Guest More than 1 year ago
If I had to choose between the books Wuthering Heights or Jane Eyre, I totally prefer Wuthering Heights. However, after seeing the Clarke/Dalton version, I was totally moved by this story. I do not think you could have picked 2 actors more adept at playing the roles. Timothy Dalton as Edward Fairfax Rochester IS Rochester reincarnated. Zelah Clarke was also so convincing to the true character and nature of Jane. I absolutely loved this BBC production. I particularly like the scene when Rochster gives his oath that he wants to marry Jane. The intenseness of his voice and face is absolute artistry. Tim Dalton is one of the finest actors I have ever seen.
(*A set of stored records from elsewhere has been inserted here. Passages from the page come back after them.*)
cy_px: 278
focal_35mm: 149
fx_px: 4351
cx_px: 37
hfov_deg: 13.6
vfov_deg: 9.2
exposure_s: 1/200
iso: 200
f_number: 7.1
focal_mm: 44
Everyone I show this to, loves it. Better than the Bronte book.
Guest More than 1 year ago
I much prefurred this novel to Wuthering Heights, it was fabulous. It created that proper tension and horror perfectly when needed. I thought that Zelah and Timothy were perfect for those roles as Jane and Mr Rochester. I really loved this version and i would HIGHLY recommend it!
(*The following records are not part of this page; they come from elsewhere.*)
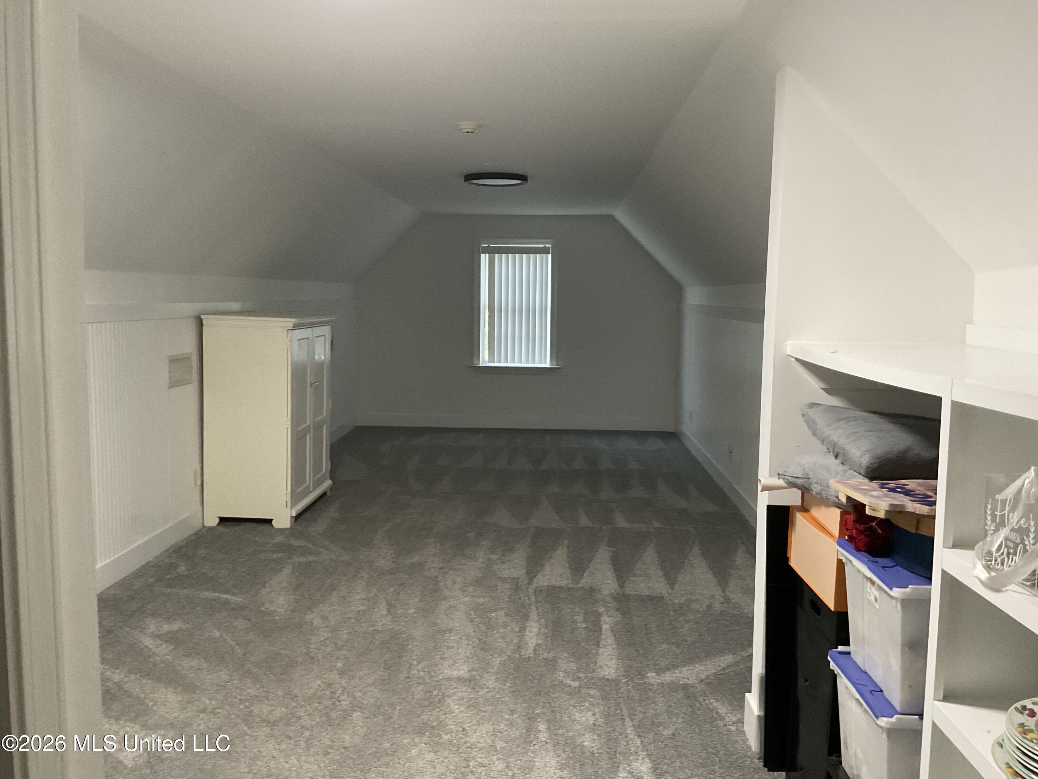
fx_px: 870
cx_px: 519
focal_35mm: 29
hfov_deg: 61.7
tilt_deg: -6.6
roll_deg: -1.1
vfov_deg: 48.2
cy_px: 390
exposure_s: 1/60
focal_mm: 3
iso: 250
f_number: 1.8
Guest More than 1 year ago
Although I did not read the book, I knew from the beginning of this movie that it followed the book almost word for word. I fell in love with Timothy Dalton as Rochester. Yes, he is handsome, but with dark features and the way he loved to bark at everyone to "bluff" them into his way of thinking made an excellent portrayal of the "brooding" character he created. Zelah Clarke was a great Jane. Her eyes gave you all the signals that weren't in the words. You could read the love, jealousy, fear straight from her eyes. My favorite scene when he finally declares his love and proposes - both actors nailed it. So much drama, I loved it. I watch it over & over. I also liked the child Jane - so much like the Jane character. 'Must compliment the good direction also. This story has a dark side, but the movie accentuates the love.
Guest More than 1 year ago
I have seen several movie/video versions of 'Jane Eyre' over the years, and this adaptation is far and away the best of the lot. It adheres to the original novel in almost every way, not ignoring or truncating certain portions of the book the way most versions do.